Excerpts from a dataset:

——————

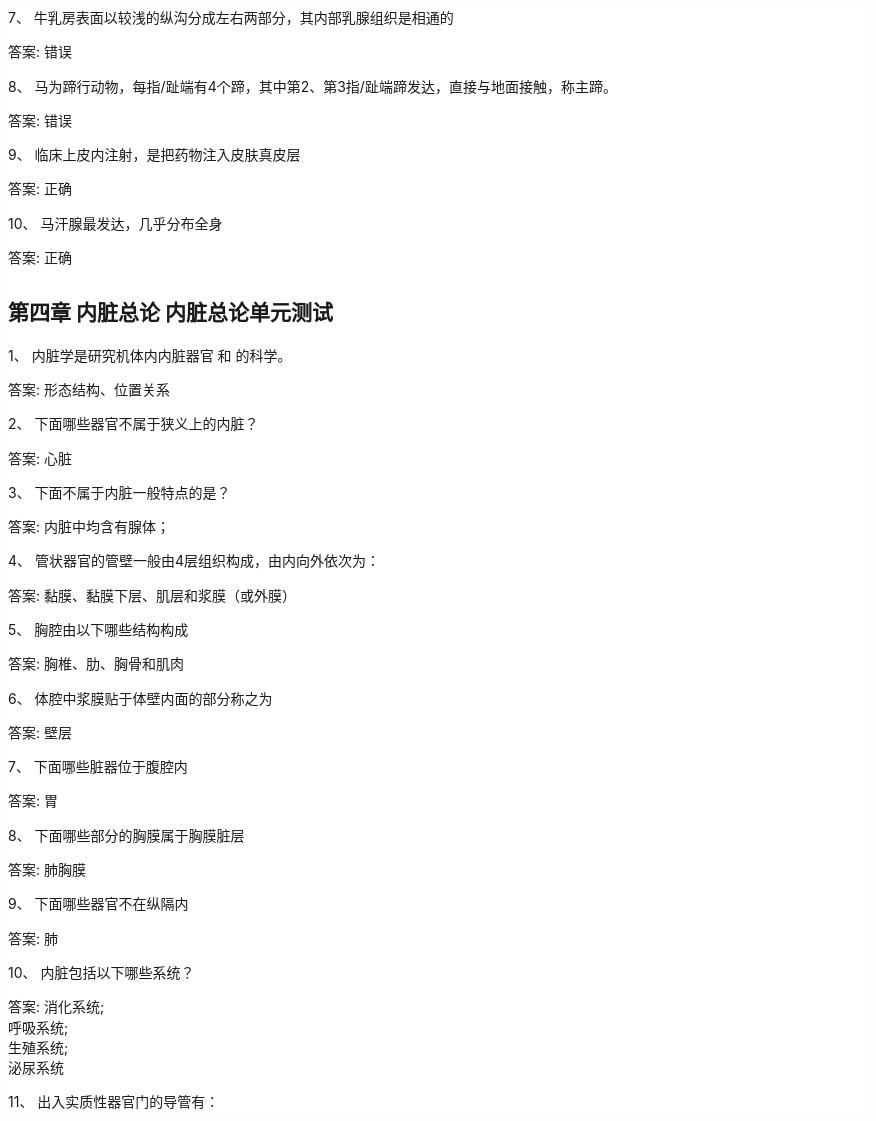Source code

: 7、 牛乳房表面以较浅的纵沟分成左右两部分，其内部乳腺组织是相通的

答案: 错误

8、 马为蹄行动物，每指/趾端有4个蹄，其中第2、第3指/趾端蹄发达，直接与地面接触，称主蹄。

答案: 错误

9、 临床上皮内注射，是把药物注入皮肤真皮层

答案: 正确

10、 马汗腺最发达，几乎分布全身

答案: 正确

## 第四章 内脏总论 内脏总论单元测试

1、 内脏学是研究机体内内脏器官        和        的科学。

答案: 形态结构、位置关系

2、 下面哪些器官不属于狭义上的内脏？

答案: 心脏

3、 下面不属于内脏一般特点的是？

答案: 内脏中均含有腺体；

4、 管状器官的管壁一般由4层组织构成，由内向外依次为：

答案: 黏膜、黏膜下层、肌层和浆膜（或外膜）

5、 胸腔由以下哪些结构构成

答案: 胸椎、肋、胸骨和肌肉

6、 体腔中浆膜贴于体壁内面的部分称之为

答案: 壁层

7、 下面哪些脏器位于腹腔内

答案: 胃

8、 下面哪些部分的胸膜属于胸膜脏层

答案: 肺胸膜

9、 下面哪些器官不在纵隔内

答案: 肺

10、 内脏包括以下哪些系统？

答案: 消化系统;  
呼吸系统;  
生殖系统;  
泌尿系统

11、 出入实质性器官门的导管有：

——————

• [WORK TASK] From the line containing "10、 内脏包括以下哪些系统？" down to the last line of the data, transcribe every line exactly; nothing else should appear.

• [PROBLEM SOLUTION]
10、 内脏包括以下哪些系统？

答案: 消化系统;  
呼吸系统;  
生殖系统;  
泌尿系统

11、 出入实质性器官门的导管有：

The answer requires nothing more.